Esta redundancia presenta la ventaja de que el código se hace así más resistente a los errores. Muchos tripletes que codifican el mismo aminoácido presentan las dos primeras letras iguales y sólo cambia la tercera, con lo que una mutación en esa posición no afectará para nada a la proteína. También se había observado que los aminoácidos de similares propiedades solían compartir letras en los tripletes. Esto permitiría que los cambios accidentales hicieran variar poco las propiedades finales de la proteína y que siguiera siendo funcional. También los aminoácidos que derivan por modificación química unos de otros, como la alanina y la fenilalanina, suelen ser codificados por tripletes parecidos.
Todos estos eran indicios fuertes de que el código genético no era fruto de un azar congelado, sino de la evolución dirigida por la selección natural. Un grupo de investigadores recientemente decidió comprobar la consistencia de esta hipótesis elaborando simulaciones informáticas con millones de códigos genéticos posibles y midiendo su capacidad de tolerar los fallos, de producir proteínas funcionales a pesar de pequeñas alteraciones.
Se centraron para su estudio en una propiedad de los aminoácidos, la hidrofobicidad, la más importante para determinar el plegamiento correcto de la proteína en el entorno acuoso celular y en consecuencia su capacidad de ejercer bien su función. La hidrofobicidad indica en qué grado un aminoácido repele el agua o siente afinidad por ella (los aminoácidos hidrófobos suelen situarse en el interior de la proteína y los no hidrófobos en el exterior).
Generaron muestras aleatorias de distintos códigos genéticos y observaron que sólo un centenar entre un millón de códigos era más resistente a los fallos que el código real (es un resultado muy bueno, que apoya la hipótesis de la evolución del código, aunque las particularidades del código que usaban los primeros organismos imposibilita que el ajuste fuera el mejor de los posibles). Pero es que si se consideran además otros factores, como el parecido en los tripletes que codifican aminoácidos que derivan unos de otros, el código genético real se perfila como uno de los más adecuados, superado sólo por muy pocos.

• • • • •

▸ Aplica lo leído
1: Según el fragmento sobre el código genético, ¿por qué los investigadores centraron su estudio en la hidrofobicidad? Explícalo en una a tres frases.
2: En el fragmento sobre el código genético, ¿cuántos códigos de cada millón resultaron más resistentes a los fallos que el código real?
3: Prosigue el texto sobre el código genético a partir del punto en que se detiene.
Las entradas no desempeñan ningún papel en esto.

• • • • •

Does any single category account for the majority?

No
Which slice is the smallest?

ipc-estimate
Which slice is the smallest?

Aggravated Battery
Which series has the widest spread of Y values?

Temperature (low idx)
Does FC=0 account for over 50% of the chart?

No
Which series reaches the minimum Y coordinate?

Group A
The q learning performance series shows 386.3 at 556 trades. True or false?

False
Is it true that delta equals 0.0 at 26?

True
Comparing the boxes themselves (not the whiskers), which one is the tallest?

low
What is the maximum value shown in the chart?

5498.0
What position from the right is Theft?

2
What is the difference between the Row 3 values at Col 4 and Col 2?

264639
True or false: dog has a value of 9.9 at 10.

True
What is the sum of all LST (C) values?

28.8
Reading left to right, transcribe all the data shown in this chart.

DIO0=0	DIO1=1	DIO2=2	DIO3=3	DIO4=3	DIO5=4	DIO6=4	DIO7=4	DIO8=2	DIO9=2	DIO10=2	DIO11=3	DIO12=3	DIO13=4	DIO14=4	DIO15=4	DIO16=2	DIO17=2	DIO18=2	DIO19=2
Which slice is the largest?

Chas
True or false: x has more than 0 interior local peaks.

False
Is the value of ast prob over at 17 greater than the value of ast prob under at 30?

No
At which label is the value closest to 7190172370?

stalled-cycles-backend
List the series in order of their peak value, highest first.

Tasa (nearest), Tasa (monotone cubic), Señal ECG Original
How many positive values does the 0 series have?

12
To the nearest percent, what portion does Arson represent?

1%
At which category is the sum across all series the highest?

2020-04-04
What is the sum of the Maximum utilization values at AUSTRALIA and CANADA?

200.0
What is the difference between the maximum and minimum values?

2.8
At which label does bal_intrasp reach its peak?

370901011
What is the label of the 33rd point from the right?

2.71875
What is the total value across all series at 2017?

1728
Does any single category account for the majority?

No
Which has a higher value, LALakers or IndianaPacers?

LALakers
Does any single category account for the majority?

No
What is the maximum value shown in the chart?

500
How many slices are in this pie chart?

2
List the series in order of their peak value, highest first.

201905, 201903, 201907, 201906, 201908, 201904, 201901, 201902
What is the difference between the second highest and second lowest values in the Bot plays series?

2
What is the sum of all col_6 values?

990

• • • • •

▸ Respuestas obtenidas
1: Porque es la propiedad de los aminoácidos más importante para determinar el plegamiento correcto de la proteína en el entorno acuoso celular. De ese plegamiento depende, en consecuencia, que la proteína pueda ejercer bien su función.

2: Solo un centenar.

3:
Una vez que se conoció, en los años 40 y 50, el papel del ADN en la transmisión de la información genética y su estructura molecular, que sugería inmediatamente un método para su replicación, se inició una carrera para averiguar cuál era el método que había escogido la naturaleza para traducir la información de los genes a las proteínas. Se idearon ingeniosos métodos geométricos en los que el ADN sirve como molde directamente para la formación de las proteínas, pero ninguno funcionaba.
Cuando finalmente se descubrió el verdadero modo de operar del código, por medio de una gran cantidad de moléculas intermediarias, cada una de ellas asociada a un triplete particular y capaz de llevar un aminoácido determinado hasta el lugar del ensamblaje de la proteína, se tuvo la impresión de que la solución era muy artificiosa y muy poco elegante. Pero como vemos, la naturaleza casi siempre tiene razón a la larga: este método es muy adecuado porque minimiza las consecuencias de las mutaciones dañinas para los organismos.